First write it in the equation editor to get a better look at it:$\frac{ (x^2+1)^4 }{ x^4 }=\left( \frac{ x^2+1 }{ x } \right)^4$ Now you can also use the Chain Rule, because we have the 4th power as a second step. The derivative is:$4\left( \frac{ x^2+1 }{ x } \right)^3 \cdot \frac{ x \cdot 2x - 1 \cdot(x^2+1) }{ x^2 }=4\left( \frac{ x^2+1 }{ x } \right)^3 \cdot \frac{ x^2- 1}{ x^2 }$

5. pottersheep

Can I use chain rule where there is a fraction?

6. ZeHanz

Although we're done differentiating, we could still simplify:$\frac{ 4(x^2+1)^3(x^2-1) }{ x^5 }$

7. ZeHanz

@pottersheep: as long as there is a chain, you can (have to) use the Chain Rule!

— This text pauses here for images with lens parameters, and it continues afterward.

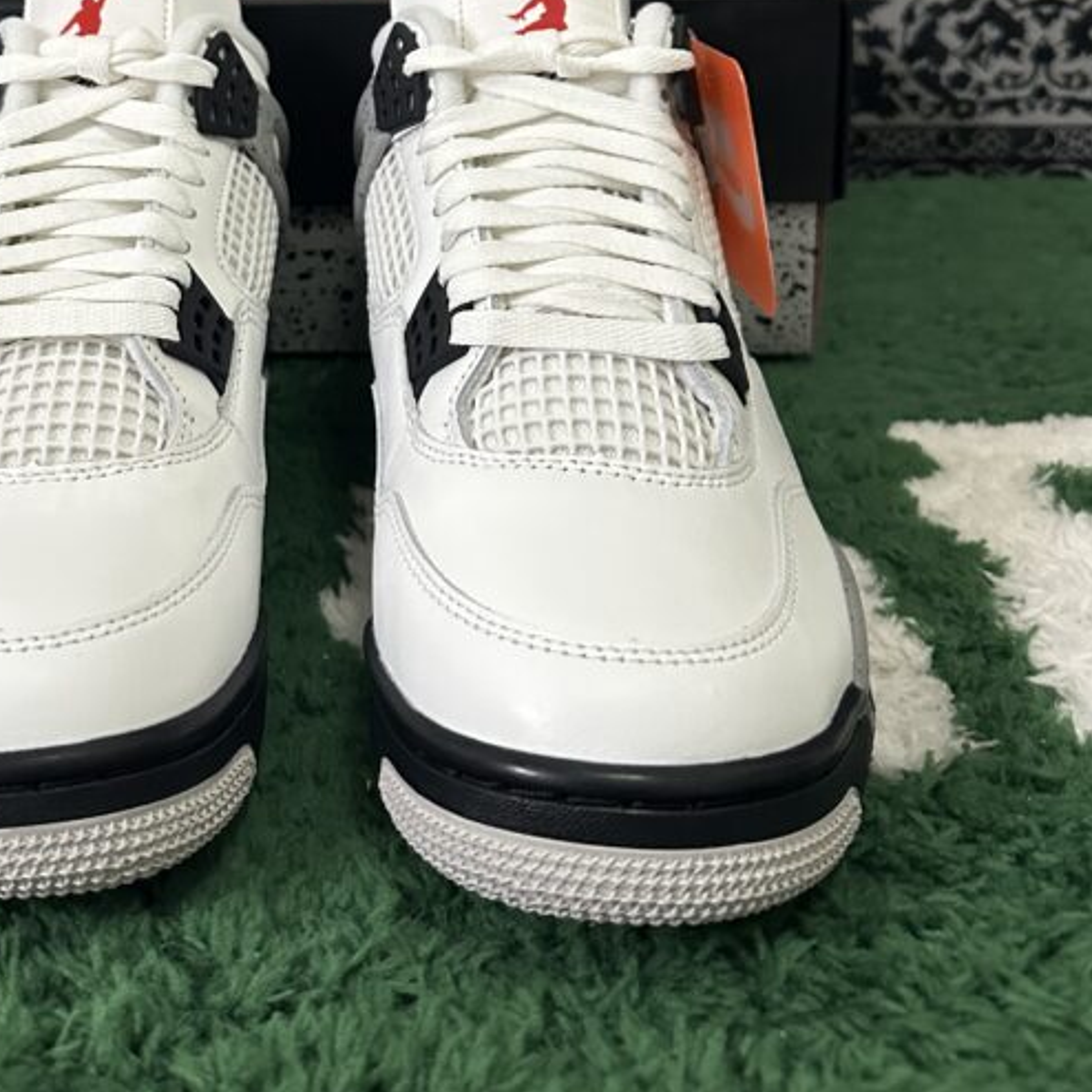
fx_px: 1570
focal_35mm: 44
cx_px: 285
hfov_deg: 37.5
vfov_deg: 36.0
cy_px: 111
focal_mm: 6.86
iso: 500
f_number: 1.78
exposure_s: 1/50
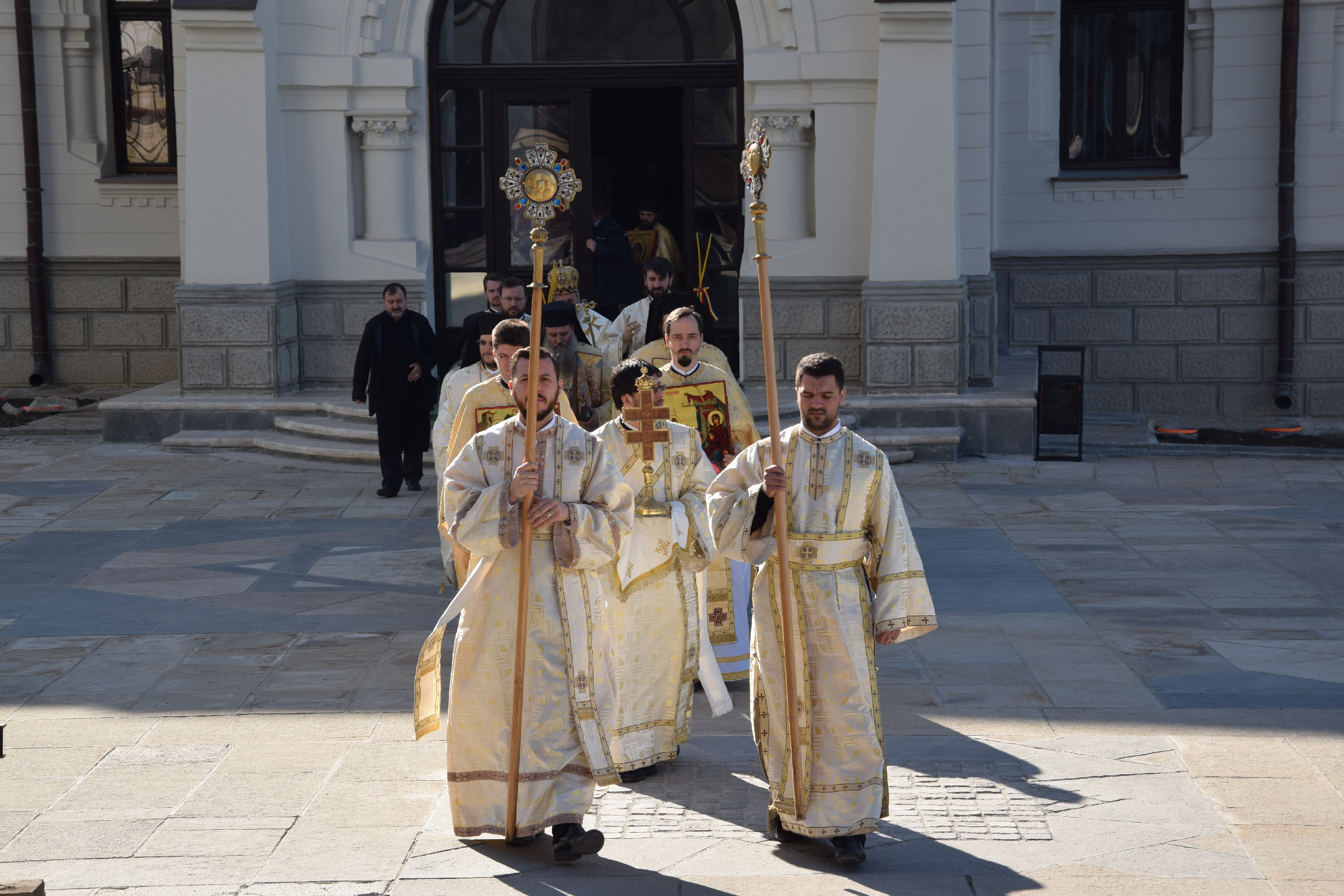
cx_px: 672
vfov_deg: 14.7
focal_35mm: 93
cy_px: 448
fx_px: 3472
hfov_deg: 21.9
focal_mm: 62
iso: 200
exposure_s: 1/250
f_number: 8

The chain here is: 1. u=(x^2+1)/x 2. y=u^4

8. pottersheep

Ah ok

9. pottersheep

10. ZeHanz

You could have done it without Chain Rule, if you leave the original function as it was:$\left( \frac{ (x^2 + 1)^4 }{ x^4 }\right)'=\frac{ x^4 \cdot 4(x^2+1)^3 \cdot 2x-(x^2+1)^4 \cdot 4x^3 }{ x^8 }$ (still used Chain Rule - see factor 2x!) This now also has to be simplified (begin with dividing everything by x³):$\frac{ 8x^2(x^2+1)^3-4(x^2+1)^4 }{ x^5 }=$$\frac{ 4(x^2+1)^3(2x^2-(x^2+1)) }{ x^5 }=\frac{ 4(x^2+1)^3(x^2-1) }{ x^5 }$So we come to the same answer, eventually. You decide which method is easier!

11. pottersheep

OHhhhh that's what I did before! I see my mistake now! :)

12. pottersheep

Thanks again!

13. ZeHanz

yw!